Your husband's idea of giving an embryo to one of his current offspring has to be the most crackpot thing I've ever read on here, and that's saying something.

In your shoes, I wouldn't know what to do either, so would probably end up going for the head in the sand approach for now and continue keeping the embryos frozen. I honestly don't think I could donate them to other couples though, for pretty much the reasons you've listed. I could maybe donate one to my sister if she was absolutely desperate and this was going to be her only chance of having a child, but no, not to a stranger that I'd never hear from again.

bananafish81 · 21/10/2017 14:32

OP just to say I'm sorry you're in such a difficult position. Agree with PP that leaving them for another 5 years and reviewing at the end of the storage limit period

And to those who are glibly chastising you about embryo donation - how dare you criticise someone else's decision. Bravo for you if you had surplus embryos after completing your family and donated them to another couple. But it's disgusting to criticise others for making a different choice

FWIW we don't feel we could donate our embryos either. I would have been delighted to have donated eggs if I'd been eligible - because that's gametes, it's just a raw ingredient to someone else's bun. I wasn't eligible to donate eggs because I have epilepsy and a familial history of breast cancer - so I assume also ineligible to donate embryos as well. However for us we didn't and don't feel we could have a full genetic child somewhere out there in the world - who could turn up on our door aged 18, who if we had been successful in having a child, would be a full sibling.

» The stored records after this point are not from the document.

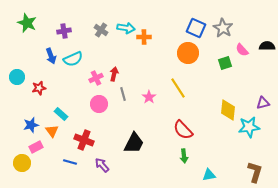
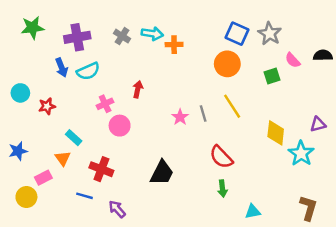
green star: (27, 23) -> (32, 28), turned -30
purple cross: (64, 31) -> (77, 37), size x1.5
pink cross: (96, 78) -> (105, 104), moved
yellow line: (178, 88) -> (232, 106), moved
gray line: (123, 94) -> (203, 114), moved
blue star: (31, 125) -> (18, 151), moved
cyan star: (249, 127) -> (301, 153), turned -30
purple arrow: (102, 165) -> (117, 209), moved

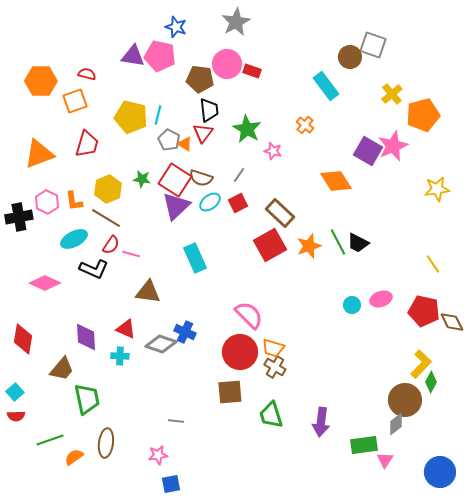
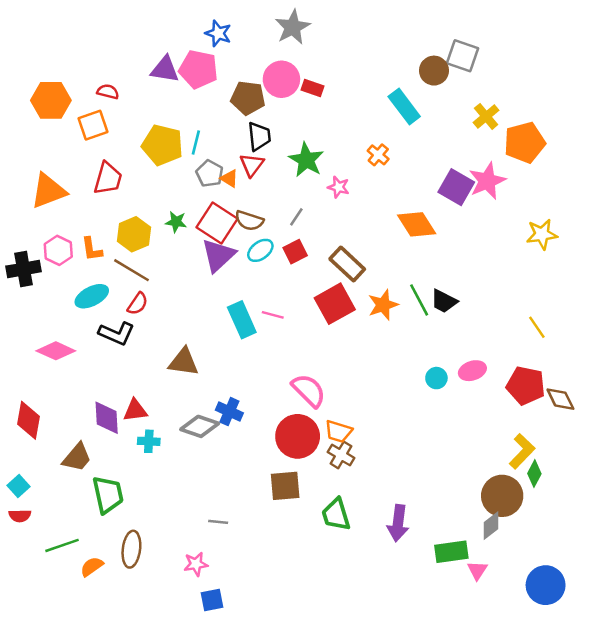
pink line: (131, 254) -> (273, 315), moved
red triangle: (126, 329) -> (135, 410), moved, turned -30

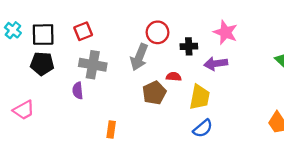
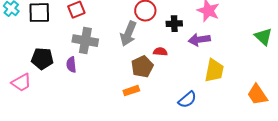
black pentagon: (42, 64) -> (42, 59), moved
yellow trapezoid: (200, 97) -> (214, 71), moved
orange rectangle: (111, 129) -> (131, 91), moved, turned 63

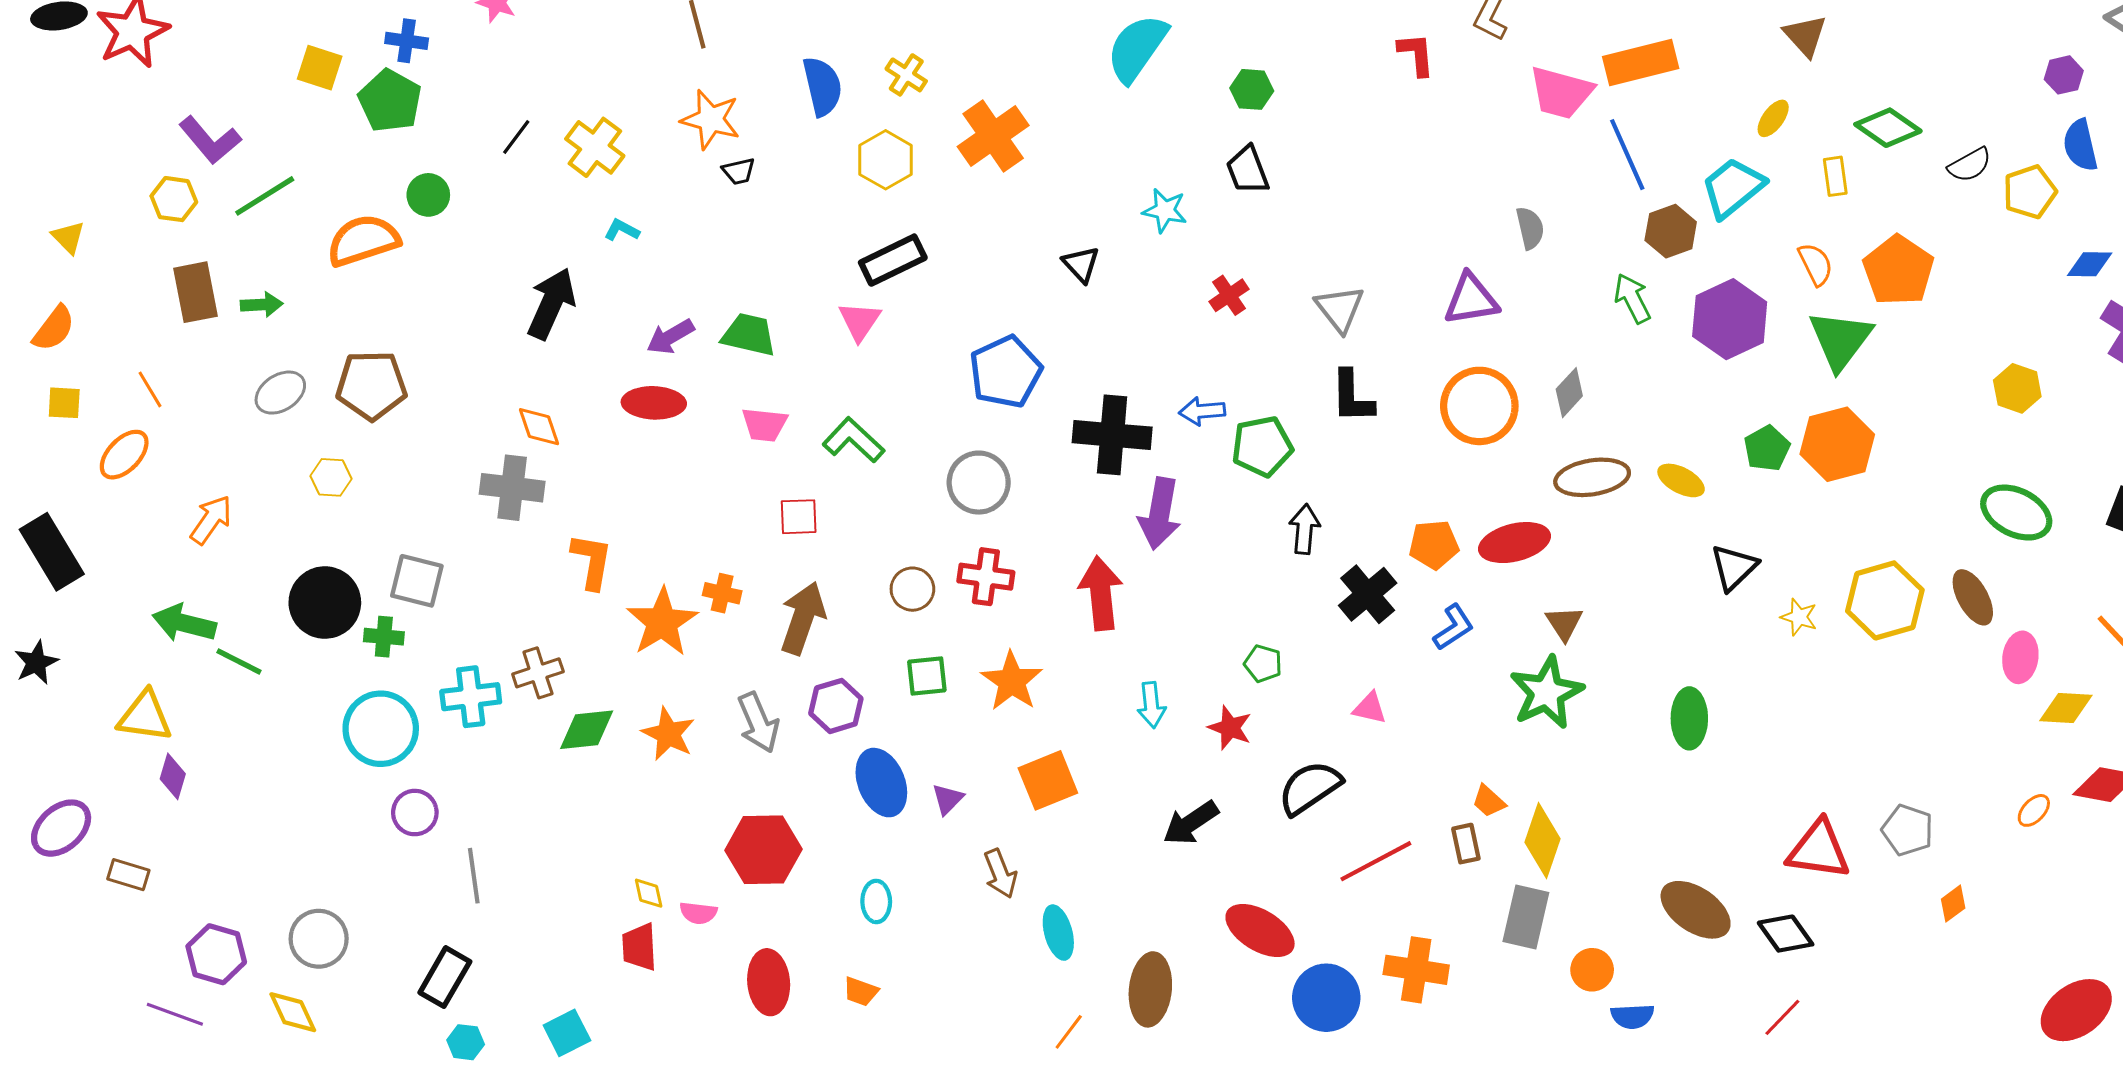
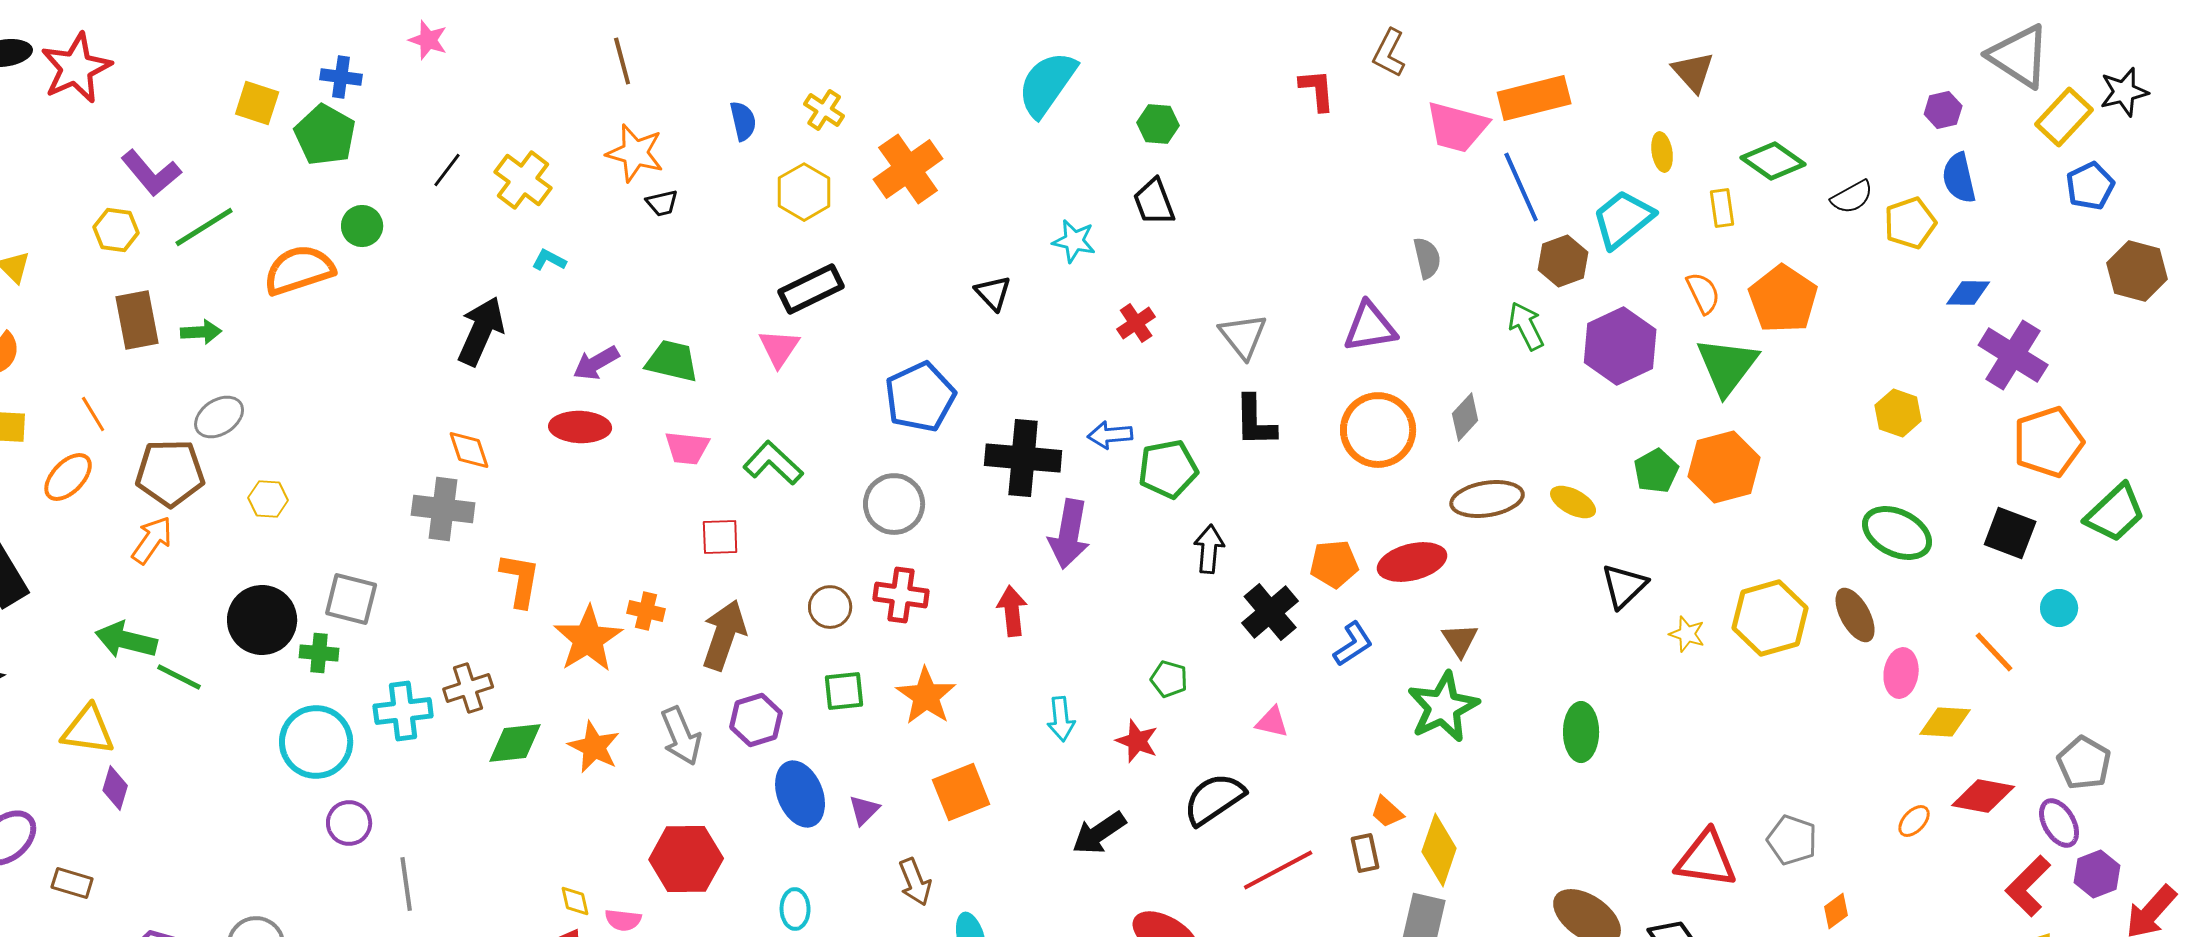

Unless we can find a surrogate to turn one of our embryos into a person, we will have 5 genetically perfect embryos on ice that we can't do anything with. We plan to donate whatever we have left to medical research (which is an option for us). We had 12 embryos on ice but after testing discarded 6 abnormal ones - so realistically it's unlikely that all 15 would be able to become people (if that's any comfort)

All private clinics have to provide access to specialist fertility counsellors - just something to consider if you think it may be helpful. Good luck.